While a student at Converse College, Bramlett studied under August Cook for four years and painted nothing but portraits in oil. She continued to work very realistically until she did graduate work at the Unversity of North Carolina in 1956. After her studies at U.N.C., she created abstract scultpture.

By the time she was involved with the guild, Bramlett sculpted and painted abstractly, which neither fit in well with the academic realism nor the two-dimensional work preferred by the group.

Perhaps as a kind of compromise, in the early work "Tyger River," Bramlett stylized elements from life – river rocks and the reflections of trees on the water – to create a work that could be seen as either "abstract" or "realistic" depending on the viewer's predisposition.

 

 

Betty Jane Bramlett '57
• Charter Member of the AGS

Active in AGS: 1957-61, 1974, 1981-present

EDUCATION:

  • Ed.D. in Curriculum and Instruction from the University of SC (1983)

  • MA in Fine Arts from Columbia University, New York (1959)

  • BA in Fine Arts Converse College (1947)

  • further graduate work at Furman University, George Washington University; and the University of NC, Chapel Hill, NC

ART RELATED:

  • (1959 to present) professional artist

  • (1963) 1st President of the Art Association when it was created from The Spartanburg Art Club

  • Art Consultant for the Spartanburg City Schools.
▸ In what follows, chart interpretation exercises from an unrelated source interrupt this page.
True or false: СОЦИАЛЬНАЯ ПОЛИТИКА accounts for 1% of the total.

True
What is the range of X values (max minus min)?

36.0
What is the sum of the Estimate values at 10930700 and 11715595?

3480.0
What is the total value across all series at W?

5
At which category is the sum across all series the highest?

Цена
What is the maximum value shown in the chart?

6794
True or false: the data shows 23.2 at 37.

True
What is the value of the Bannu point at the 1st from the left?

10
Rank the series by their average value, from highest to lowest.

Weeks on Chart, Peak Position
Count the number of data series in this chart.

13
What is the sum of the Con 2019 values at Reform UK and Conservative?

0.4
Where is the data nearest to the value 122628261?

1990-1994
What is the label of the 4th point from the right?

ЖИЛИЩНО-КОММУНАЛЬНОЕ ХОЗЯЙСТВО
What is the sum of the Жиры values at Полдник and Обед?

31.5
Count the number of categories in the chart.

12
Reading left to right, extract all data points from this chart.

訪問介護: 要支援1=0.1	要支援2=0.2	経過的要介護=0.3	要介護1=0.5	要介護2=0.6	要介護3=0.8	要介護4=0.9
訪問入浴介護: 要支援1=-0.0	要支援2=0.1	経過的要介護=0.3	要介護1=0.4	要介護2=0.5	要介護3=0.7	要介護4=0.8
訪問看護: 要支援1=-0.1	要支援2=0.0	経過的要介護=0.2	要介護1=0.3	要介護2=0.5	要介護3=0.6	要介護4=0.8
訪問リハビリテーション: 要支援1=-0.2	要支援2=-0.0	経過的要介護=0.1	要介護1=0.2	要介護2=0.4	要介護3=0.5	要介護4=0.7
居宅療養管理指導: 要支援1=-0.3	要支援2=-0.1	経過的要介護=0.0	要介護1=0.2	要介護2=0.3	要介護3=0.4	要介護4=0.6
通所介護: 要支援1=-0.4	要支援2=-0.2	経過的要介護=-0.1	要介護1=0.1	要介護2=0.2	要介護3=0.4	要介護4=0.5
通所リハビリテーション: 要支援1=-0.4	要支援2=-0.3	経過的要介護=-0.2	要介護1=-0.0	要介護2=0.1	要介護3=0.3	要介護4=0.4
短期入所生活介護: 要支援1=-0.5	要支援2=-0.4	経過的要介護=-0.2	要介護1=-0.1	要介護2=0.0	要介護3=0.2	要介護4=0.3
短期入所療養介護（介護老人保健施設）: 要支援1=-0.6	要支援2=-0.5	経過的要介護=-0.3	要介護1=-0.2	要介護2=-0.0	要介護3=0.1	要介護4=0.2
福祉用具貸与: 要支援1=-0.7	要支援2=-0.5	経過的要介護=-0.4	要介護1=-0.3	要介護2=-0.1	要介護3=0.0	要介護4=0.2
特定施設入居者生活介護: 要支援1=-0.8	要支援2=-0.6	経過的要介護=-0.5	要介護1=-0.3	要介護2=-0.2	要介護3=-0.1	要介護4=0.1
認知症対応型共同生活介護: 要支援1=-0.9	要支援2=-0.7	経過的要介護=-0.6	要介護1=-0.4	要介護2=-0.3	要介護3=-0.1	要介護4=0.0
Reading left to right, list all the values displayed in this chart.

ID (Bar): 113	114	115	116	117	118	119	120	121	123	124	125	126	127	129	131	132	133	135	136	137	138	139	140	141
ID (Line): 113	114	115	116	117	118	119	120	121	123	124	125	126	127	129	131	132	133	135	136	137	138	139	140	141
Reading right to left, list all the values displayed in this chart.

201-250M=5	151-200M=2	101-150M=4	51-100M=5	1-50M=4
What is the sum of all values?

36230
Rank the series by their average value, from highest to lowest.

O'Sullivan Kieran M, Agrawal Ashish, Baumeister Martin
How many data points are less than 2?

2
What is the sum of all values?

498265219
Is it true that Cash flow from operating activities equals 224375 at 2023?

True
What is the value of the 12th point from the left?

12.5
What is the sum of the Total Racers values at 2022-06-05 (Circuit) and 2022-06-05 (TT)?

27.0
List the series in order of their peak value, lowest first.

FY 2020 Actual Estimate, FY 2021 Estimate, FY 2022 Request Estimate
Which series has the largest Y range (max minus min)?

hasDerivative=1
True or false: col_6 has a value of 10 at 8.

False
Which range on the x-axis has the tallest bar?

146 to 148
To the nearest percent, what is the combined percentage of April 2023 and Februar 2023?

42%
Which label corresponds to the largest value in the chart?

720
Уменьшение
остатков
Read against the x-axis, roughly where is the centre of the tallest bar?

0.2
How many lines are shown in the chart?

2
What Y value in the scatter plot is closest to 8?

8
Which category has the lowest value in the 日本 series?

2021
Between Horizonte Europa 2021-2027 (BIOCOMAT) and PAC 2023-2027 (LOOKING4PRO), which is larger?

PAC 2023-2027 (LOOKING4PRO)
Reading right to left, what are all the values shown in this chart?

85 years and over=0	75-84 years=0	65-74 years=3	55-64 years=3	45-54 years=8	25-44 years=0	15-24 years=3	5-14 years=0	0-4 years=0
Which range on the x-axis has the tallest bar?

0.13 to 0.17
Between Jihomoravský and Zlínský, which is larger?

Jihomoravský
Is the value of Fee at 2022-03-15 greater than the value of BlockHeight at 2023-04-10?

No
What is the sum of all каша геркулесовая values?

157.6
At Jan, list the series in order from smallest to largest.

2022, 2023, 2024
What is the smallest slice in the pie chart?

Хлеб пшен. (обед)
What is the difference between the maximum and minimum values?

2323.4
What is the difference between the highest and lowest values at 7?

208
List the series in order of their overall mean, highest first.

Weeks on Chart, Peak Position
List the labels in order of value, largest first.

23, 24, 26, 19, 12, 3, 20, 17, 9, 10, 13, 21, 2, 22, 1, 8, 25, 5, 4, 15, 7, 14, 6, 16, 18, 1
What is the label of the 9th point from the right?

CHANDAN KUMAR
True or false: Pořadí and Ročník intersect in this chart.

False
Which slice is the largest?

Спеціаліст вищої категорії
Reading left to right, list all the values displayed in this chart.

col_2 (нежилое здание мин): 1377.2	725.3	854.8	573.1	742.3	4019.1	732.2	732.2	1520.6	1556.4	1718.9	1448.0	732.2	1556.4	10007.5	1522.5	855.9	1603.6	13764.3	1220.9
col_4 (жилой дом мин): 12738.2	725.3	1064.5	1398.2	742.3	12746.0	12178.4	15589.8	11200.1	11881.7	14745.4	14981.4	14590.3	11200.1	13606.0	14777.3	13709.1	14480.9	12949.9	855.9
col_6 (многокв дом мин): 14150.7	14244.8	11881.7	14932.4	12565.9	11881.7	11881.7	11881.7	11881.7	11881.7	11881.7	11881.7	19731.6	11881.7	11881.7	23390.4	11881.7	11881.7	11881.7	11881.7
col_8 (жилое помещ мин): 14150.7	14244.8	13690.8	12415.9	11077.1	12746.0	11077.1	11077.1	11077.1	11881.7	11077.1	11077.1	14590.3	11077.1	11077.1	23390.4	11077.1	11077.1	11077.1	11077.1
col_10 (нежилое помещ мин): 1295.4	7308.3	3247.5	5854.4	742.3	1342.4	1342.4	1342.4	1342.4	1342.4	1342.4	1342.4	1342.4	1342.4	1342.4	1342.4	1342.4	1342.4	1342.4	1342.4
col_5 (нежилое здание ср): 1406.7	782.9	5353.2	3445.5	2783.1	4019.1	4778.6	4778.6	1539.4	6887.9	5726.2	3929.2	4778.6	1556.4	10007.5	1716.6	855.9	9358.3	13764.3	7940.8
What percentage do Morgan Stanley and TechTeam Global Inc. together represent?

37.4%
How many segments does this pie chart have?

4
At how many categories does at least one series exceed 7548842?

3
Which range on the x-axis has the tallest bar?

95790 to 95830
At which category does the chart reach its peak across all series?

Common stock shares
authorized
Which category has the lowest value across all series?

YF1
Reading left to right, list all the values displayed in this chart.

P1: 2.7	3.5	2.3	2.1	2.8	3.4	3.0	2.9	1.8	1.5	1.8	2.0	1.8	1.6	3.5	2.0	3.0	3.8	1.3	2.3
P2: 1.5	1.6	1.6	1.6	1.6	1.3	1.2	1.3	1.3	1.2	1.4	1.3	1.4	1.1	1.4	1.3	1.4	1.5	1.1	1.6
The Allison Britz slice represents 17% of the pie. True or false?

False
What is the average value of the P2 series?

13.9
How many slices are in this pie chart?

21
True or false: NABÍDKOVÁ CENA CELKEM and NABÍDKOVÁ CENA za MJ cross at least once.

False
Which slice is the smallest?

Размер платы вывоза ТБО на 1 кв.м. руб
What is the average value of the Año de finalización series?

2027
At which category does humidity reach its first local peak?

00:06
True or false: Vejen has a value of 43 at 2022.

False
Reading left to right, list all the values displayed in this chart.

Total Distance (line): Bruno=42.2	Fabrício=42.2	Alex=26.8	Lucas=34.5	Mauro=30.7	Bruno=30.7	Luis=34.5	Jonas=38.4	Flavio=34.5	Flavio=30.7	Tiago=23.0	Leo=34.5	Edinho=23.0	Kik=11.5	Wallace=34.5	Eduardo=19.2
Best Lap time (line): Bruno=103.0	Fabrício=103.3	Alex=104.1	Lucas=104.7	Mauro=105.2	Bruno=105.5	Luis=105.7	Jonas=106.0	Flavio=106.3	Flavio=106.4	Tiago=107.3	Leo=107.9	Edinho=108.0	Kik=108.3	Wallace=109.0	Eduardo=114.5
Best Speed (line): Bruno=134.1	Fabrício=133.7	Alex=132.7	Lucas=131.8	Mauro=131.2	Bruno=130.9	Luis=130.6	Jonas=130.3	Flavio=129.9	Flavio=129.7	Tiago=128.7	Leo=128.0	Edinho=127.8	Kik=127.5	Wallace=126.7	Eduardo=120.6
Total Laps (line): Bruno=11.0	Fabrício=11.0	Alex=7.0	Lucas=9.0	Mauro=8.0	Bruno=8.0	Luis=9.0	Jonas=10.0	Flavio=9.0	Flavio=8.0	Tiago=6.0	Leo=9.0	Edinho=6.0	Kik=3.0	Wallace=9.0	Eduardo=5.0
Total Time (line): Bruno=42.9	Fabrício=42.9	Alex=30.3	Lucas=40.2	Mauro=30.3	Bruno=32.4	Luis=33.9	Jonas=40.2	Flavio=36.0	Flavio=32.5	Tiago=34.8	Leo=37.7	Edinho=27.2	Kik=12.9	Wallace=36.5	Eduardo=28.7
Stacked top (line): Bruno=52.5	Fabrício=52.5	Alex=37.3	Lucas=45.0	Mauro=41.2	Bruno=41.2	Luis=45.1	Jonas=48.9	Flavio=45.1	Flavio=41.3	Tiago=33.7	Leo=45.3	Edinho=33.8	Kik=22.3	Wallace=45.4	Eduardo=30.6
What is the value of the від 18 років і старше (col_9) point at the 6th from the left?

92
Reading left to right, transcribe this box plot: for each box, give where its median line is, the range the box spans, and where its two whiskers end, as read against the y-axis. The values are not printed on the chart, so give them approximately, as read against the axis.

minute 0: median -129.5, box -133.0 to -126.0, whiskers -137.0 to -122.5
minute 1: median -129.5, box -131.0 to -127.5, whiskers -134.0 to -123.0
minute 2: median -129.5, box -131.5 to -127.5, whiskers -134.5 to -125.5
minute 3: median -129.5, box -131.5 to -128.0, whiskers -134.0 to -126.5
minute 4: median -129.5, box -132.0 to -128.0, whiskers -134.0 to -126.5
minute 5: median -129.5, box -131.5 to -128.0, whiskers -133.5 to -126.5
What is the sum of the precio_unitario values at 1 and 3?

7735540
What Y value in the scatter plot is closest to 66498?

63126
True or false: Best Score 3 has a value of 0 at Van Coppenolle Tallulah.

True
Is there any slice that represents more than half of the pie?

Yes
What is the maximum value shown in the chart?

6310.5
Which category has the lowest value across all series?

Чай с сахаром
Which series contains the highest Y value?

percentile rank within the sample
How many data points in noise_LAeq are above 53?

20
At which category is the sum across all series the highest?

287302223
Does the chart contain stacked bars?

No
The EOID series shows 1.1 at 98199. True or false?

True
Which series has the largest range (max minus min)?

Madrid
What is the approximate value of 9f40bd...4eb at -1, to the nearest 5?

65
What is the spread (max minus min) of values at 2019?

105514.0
Started the District 3 Arts Program

  • (1960s - 1999) Coordinator of Fine Arts, Spartanburg County School District No. 7

  • (1970s - present) Who's Who in American Art

  • (1989) Elizabeth O'Neill Verner Award of Outstanding Service in Art Education in Community and State

  • (1997) Converse College Alumnae Award for Career Achievement

ORIGIN:

  • Augusta, GA

  • moved to Charleston

  • father transferred to Spartanburg, SC in 1939

DESCRIPTION OF ARTWORK:

  • The 1960 guild calendar bio stated "Miss Bramlett is adept in both modern and academic painting, and excels in sculpture."

  • “'We were entirely 2-D,' says Bramlett, who smiles as she recalls trying to convince that long-ago jury of her peers that sculpture was 'serious art.'

    She made her case by invoking the name of Michelangelo, but had less success in relaxing the Guild’s early insistence on Realism.

    'It was 1957, it was the South, and abstract art was frowned upon,' says [Mary Ellen] Suitt."

    - from a 2004 interview of Betty Bramlet, Lois Cantrell and Mary Ellen Suitt by Jill Jones for the Spbg. Cnty. Museum of Art.